Question

How would the 3p orbitals split in an octahedral field? Briefly justify your answer.

Answer 1

Consider an octahedral complex in which each ligand has a single valence orbital directed toward the central metal atom. Each of these orbitals has local σ symmetry with respect to the M-L axis. Such ligands are termed “sigma donor ligands” and can be neutral, such as ammonia, NH3, or charged, such as fluoride, F- . In a strictly octahedral environment, the metal orbitals divide by symmetry into four sets, the orbitals or groups of metal orbitals that are labelled by a particular Mulliken symbol can only interact with a ligand set of orbitals that is described by the same label.

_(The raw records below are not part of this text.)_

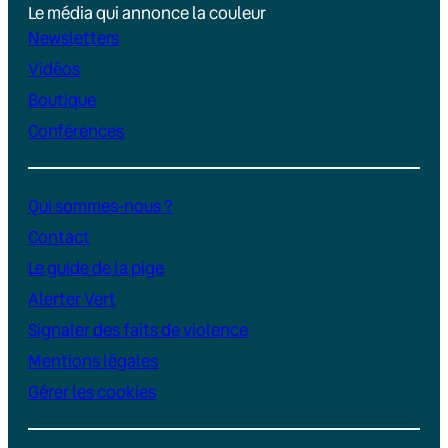
Le média qui annonce la couleur
Newsletters
Vidéos
Boutique
Conférences
Qui sommes-nous ?
Contact
Le guide de la pige
Alerter Vert
Signaler des faits de violence
Mentions légales
Gérer les cookies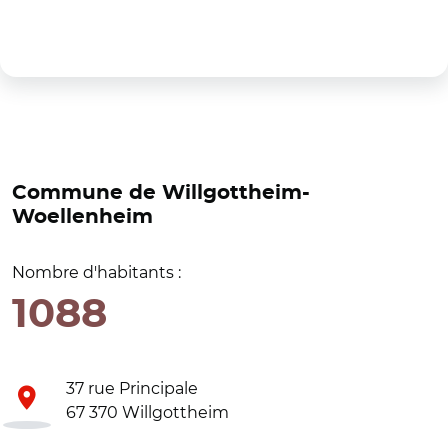
Commune de Willgottheim-
Woellenheim
Nombre d'habitants :
1088
37 rue Principale
67 370 Willgottheim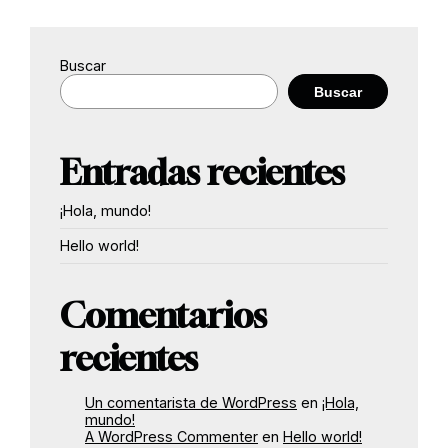
Buscar
Buscar
Entradas recientes
¡Hola, mundo!
Hello world!
Comentarios
recientes
Un comentarista de WordPress
en
¡Hola,
mundo!
A WordPress Commenter
en
Hello world!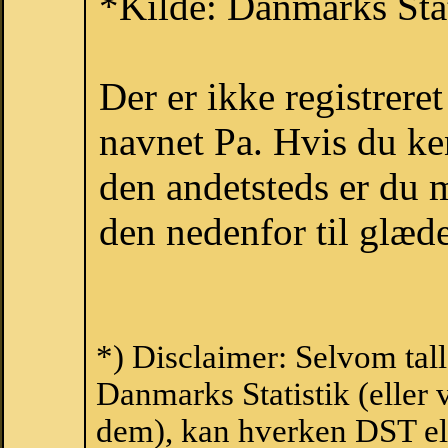
*Kilde: Danmarks Stat
Der er ikke registrer
navnet Pa. Hvis du ke
den andetsteds er du m
den nedenfor til glæde
*) Disclaimer: Selvom tal
Danmarks Statistik (eller 
dem), kan hverken DST el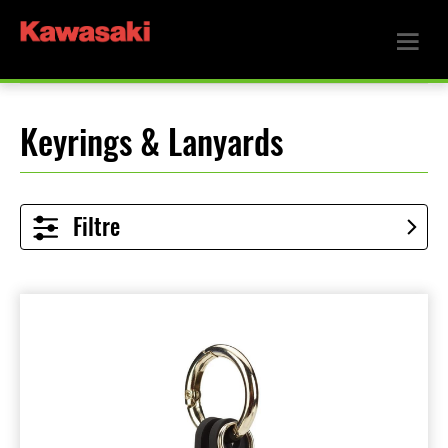
Keyrings & Lanyards
Filtre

Metal Orbital Symmetry Label Degeneracy s a1g 1 px, py, pz t1u 3 dxy, dyx, dxz t2g 3 dx2-y2, dz2 eg 2

Molecular orbitals for the resulting complex are formed by combining SALCs and metal orbitals of the same symmetry type. Since we have six metal orbitals that can be broken down into three groups according to their symmetry (a1g, tiu and eg) and six ligand SALCs, these combine to form 6 bonding and 6 antibonding MOs. The metal t2g set remains non-bonding The resulting MO diagram can be populated with electrons according to the Aufbau process, Pauli principle and Hund’s rule. For the resulting energy levels, the greatest contribution to the molecular orbital of lowest energy is from atomic orbitals of lowest energy.the ligand σ orbitals are derived from AOs with energies much lower than those of the metal d-orbitals. Thus, the six bonding MOs of the complex are mostly ligand-orbital in character. These six bonding orbitals can accommodate the 12 electrons provided by the six ligand lone pairs

The diagram below shows how the SALCs of the ligand orbital sets combine with the metal orbitals to produce molecular orbital energy levels (the MO diagram) of an octahedral ML6 complex. The t2g and eg* (which is now of antibonding symmetry with respect to the M-L bond) are empty suggesting the metal ion, M, has a d0 electron configuration. LFT explains very well the problem that Werner faced regarding the ability of a metal to bind numerous ligands (secondary valence). With several d orbitals (as well as s and p orbitals) available in the valence shell, enough delocalized MOs can be constructed to accommodate all the electrons needed to bind the ligands. Also, since lanthanides have f orbitals as well, they can accommodate even more ligand electrons and, therefore, can easily have coordination numbers higher than 6.

The antibonding π* orbitals of the ligand are vacant and are low enough in energy to undergo orbital overlap with the populated metal t2g set. Therefore, the metal “back-donates” this electron density into the π* orbitals.

Note: you may satify with this justification as well as a deep study also being require to understand concept.